I’m a historian.  And I know how important our sense of the past is to how we understand ourselves, our communities and our society in the present, and what we imagine for our collective future.  Here on this site and elsewhere I am writing and speaking about how the essence of history– exploring and revealing the past–is so vital for us all.

My research has long focused on how gender and family intersected with political ideas, practices, and structures in early America– and how that intersection is reflected in what and where and why people wrote.  My research materials are mostly texts, but often text that appeared not in printed books of the period, or not even in letters or diaries, but in other formats and genres.  Like commonplace books, account books, almanacs, notebooks.  

I’m currently finishing two books about genealogy, so I’m writing a lot about that.  The first is about how early Americans represented their family histories and what that tells us about that foundational era.  The second is both more capacious –genealogy across time and space–and quite brief; it’s for the Very Short Introductions series.

I’m also finishing research for a book about Esther Forbes, and her books including Johnny Tremain.

I write regularly for the Scholarly Kitchen, and my writing has appeared in the Washington Post, Smithsonian and elsewhere.  The pieces I’ve written and talks I’ve given are all linked in this site.

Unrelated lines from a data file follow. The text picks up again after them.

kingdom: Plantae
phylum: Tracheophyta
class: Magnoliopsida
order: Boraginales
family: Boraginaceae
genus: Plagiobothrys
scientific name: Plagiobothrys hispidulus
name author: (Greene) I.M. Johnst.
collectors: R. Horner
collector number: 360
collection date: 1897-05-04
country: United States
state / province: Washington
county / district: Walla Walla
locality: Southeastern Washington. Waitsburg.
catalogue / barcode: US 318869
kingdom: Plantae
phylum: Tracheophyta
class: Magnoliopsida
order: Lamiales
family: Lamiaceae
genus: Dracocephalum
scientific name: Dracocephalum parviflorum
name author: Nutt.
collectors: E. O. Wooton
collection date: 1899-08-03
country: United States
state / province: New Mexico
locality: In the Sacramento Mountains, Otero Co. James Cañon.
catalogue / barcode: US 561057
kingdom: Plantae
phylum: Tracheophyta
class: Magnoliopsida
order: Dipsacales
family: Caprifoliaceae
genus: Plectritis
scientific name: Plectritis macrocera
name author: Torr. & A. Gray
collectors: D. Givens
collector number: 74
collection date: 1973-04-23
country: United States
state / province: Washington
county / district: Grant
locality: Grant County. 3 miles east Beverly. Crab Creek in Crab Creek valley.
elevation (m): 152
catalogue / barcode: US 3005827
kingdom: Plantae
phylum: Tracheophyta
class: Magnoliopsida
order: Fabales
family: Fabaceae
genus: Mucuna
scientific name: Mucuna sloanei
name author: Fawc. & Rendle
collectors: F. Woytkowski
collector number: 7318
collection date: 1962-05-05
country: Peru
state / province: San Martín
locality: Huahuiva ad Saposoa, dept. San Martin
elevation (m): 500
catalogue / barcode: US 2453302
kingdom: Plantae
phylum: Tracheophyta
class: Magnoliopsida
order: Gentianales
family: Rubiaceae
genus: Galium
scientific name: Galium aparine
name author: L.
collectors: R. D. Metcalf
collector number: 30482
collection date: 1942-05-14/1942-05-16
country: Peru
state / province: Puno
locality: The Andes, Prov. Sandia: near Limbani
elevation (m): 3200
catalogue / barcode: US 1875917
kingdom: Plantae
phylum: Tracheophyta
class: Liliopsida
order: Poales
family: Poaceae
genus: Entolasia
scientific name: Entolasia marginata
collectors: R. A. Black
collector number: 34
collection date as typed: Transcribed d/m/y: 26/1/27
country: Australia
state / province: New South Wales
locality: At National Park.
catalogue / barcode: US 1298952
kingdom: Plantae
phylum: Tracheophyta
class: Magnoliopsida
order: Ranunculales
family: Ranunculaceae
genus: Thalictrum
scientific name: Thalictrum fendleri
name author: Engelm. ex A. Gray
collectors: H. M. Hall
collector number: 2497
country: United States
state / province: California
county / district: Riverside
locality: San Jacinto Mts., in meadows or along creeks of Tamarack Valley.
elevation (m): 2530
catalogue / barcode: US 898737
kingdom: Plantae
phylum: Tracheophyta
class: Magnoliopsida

I’m the 8th Director and Librarian of the John Carter Brown Library, founded in 1904, and Professor of History at Brown University.  From 2013-21 I was the director of the Omohundro Institute of Early American History & Culture and I taught at William & Mary for more than 15 years.  I also taught at American University, and I started my teaching career at Old Dominion University.  I did PhD work at Johns Hopkins University, where the history department faculty continues to dazzle and teach me.